Probability Notation
- The base probability measure is \(\Pr \), i.e., the probability of an event \(A\) occurring
is \(\Pr [A]\). We may specify the distribution of a random variable using a subscript,
i.e., \(\Pr _{\vx \sim \mu }[\vx \in S]\) describes the probabilities associated to a random variable \(\vx \) with
distribution (measure) \(\mu \). If two random variables \(\vx \) and \(\vx '\) have the same
distribution, we write \(\vx \equid \vx '\).
- The expected value operator is \(\Ex \), with the same subscript caveat.
- The covariance operator is \(\Cov \), with the same subscript caveat.
- The correlation operator is \(\Corr \), with the same subscript caveat.
- In certain probabilistic modeling contexts where a density is assumed
(especially in Chapters 3 and 7), we also use the notation \(p_{\vx }\) for the density
of a random variable \(\vx \). This extends to conditional densities, e.g. \(p_{\vx \mid \vy }\) for the
density of \(\vx \) conditioned on \(\vy \).
- We generally use Greek letters to denote realizations of random variables
(in contrast to the random variables themselves). For example, \(p_{\vx }(\vxi )\), \(p_{\vx \mid \vy }(\vxi \mid \vnu )\), \(\Ex [\vx \mid \vy =\vnu ]\), etc.
- The set of probability distributions on a finite set \(\cX \) is denoted \(\Delta (\cX )\). (For \(\cX = [n]\), this
is the probability simplex which can be embedded into \(\R ^{n}\)).
- The Gaussian distribution with mean \(\vmu \) and covariance \(\vSigma \) is denoted \(\dNorm (\vmu , \vSigma )\).
- The uniform distribution over a compact set \(\cX \) is denoted \(\dUnif (\cX )\).
Machine Learning Notation
- Encoders and denoisers are usually denoted by \(f\) and usually have
parameters \(\theta \in \Theta \). We usually write the features \(\vz = f_{\theta }(\vx )\).
- Decoders are usually denoted by \(g\) and usually have parameters \(\eta \). We usually
write the auto-encoding \(\hat {\vx } = g_{\eta }(\vz )\) corresponding to \(\vx \).
- When \(f\) and \(g\) are implemented as neural networks, they will have the same
number of layers without loss of generality; we write them as \(f = f^{L} \circ f^{L - 1} \circ \cdots \circ f^{2} \circ f^{1} \circ f^{\pre }\) and \(g = g^{\post } \circ g^{L} \circ g^{ L - 1} \circ \cdots \circ g^{2} \circ g^{1}\).
- We write the features at the input to layer \(\ell \) as \(\vz ^{\ell }\) such that \(\vz ^{\ell + 1} = f^{\ell }(\vz ^{\ell })\) with \(\vz ^{1} = f^{\pre }(\vx )\) and \(\vz = \vz ^{L + 1}\).

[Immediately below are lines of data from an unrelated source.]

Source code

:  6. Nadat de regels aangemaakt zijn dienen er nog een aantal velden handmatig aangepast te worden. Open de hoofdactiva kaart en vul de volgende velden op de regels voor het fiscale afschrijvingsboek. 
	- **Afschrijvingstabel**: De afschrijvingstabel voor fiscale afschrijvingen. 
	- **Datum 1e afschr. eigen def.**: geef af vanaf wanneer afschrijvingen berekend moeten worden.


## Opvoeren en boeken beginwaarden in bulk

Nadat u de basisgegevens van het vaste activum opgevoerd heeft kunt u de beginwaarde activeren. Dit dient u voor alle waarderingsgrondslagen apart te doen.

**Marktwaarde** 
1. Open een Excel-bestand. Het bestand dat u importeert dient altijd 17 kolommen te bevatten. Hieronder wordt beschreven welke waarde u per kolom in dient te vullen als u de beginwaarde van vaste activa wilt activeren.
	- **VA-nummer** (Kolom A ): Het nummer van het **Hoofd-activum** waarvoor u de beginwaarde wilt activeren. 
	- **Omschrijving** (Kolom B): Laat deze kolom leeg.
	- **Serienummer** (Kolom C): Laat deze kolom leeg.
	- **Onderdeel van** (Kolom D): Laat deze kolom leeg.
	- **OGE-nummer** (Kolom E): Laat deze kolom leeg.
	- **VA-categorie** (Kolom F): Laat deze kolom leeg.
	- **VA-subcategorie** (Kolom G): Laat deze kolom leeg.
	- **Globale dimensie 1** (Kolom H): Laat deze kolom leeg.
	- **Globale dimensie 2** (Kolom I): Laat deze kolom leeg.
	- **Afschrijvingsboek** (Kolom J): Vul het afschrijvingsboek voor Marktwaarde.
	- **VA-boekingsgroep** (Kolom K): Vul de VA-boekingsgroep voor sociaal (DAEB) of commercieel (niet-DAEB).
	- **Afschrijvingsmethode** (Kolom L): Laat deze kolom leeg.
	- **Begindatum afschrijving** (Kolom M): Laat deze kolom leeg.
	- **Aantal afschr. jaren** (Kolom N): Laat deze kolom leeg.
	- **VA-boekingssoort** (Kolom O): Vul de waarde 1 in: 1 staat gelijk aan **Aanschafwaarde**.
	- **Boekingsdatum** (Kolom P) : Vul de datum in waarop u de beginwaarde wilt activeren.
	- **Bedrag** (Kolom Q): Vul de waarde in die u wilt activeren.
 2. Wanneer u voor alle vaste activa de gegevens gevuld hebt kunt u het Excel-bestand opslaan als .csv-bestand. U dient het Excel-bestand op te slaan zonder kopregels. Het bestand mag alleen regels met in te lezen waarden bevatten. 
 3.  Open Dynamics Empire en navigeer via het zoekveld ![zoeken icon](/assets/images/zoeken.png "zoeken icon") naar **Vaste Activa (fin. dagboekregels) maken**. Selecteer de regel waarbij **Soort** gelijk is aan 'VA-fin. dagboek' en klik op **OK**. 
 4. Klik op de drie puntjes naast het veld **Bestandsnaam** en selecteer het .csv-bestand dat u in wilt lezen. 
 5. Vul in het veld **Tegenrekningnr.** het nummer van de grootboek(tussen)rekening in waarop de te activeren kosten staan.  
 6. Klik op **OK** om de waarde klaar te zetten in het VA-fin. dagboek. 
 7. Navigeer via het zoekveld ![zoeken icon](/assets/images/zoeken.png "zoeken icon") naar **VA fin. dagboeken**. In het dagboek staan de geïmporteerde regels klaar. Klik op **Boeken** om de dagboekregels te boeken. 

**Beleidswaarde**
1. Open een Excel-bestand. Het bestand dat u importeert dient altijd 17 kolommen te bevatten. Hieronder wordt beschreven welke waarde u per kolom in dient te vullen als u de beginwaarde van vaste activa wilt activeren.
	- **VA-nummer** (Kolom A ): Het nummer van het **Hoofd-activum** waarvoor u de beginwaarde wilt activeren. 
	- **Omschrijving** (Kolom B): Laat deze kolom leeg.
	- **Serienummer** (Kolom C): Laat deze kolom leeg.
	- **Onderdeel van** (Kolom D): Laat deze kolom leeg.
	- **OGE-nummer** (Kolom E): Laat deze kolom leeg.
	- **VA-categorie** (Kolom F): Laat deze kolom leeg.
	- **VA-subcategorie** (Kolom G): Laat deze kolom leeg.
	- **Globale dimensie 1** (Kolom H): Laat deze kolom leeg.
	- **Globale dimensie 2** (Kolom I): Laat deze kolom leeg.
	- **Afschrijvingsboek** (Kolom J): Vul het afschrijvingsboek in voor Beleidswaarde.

Similarly the autoencoding features are \(\hat {\vx }^{\ell }\) with \(\hat {\vx }^{\ell + 1} = g^{\ell }(\hat {\vx }^{\ell })\) with \(\hat {\vx }^{1} = \vz \) and \(\hat {\vx } = g^{\post }(\hat {\vx }^{L + 1})\).
- For denoising, optimization, and processes which have a continuous time
index, the time is almost always a subscript, e.g., \(\vx _{t}\). Discrete sequences can
have the index be a superscript or subscript.
Modeling and Optimization Notation
- As in the Probability and Machine Learning Notation sections above, when
we have a model, say for the realizations of a data distribution supported
on \(\bR ^D\), we always denote it with “plain” accented variables, say \(\vx \).
- In cases where we assume our data \(\vx \) is generated by a model from a
restricted class of parametric models, say with a parameter \(\vmu \), we also denote
the true parameter with plain accenting.
- Decision variables (or learnable parameters) of a model fit to observed
data are denoted with “tilde” accenting, e.g. \(\tilde {\vx }\), in cases where there is an
underlying model \(\vx \), or with plain notation in cases where no confusion is
possible (e.g., if an empirically-fit model for nonparametric data \(\vx \) involves
“mean” parameters \(\vmu \)).
- Optimal solutions to optimization problems are denoted with “star”
accenting, either as a superscript or a subscript (say \(\vx _\star \) or \(\vx ^\star \)).
- Estimators for data that correspond to a specific statistical model,
especially for the mean of that statistical model, are denoted with “bar”
accenting, say \(\bar {\vx }\) (especially for minimum mean-squared error denoising in
Chapter 3).
- Approximations associated to computational procedures for modeling data
are denoted with “hat” accenting, say \(\hat {\vx }\) for the output of an autoencoder or
a generative model that approximates data \(\vx \).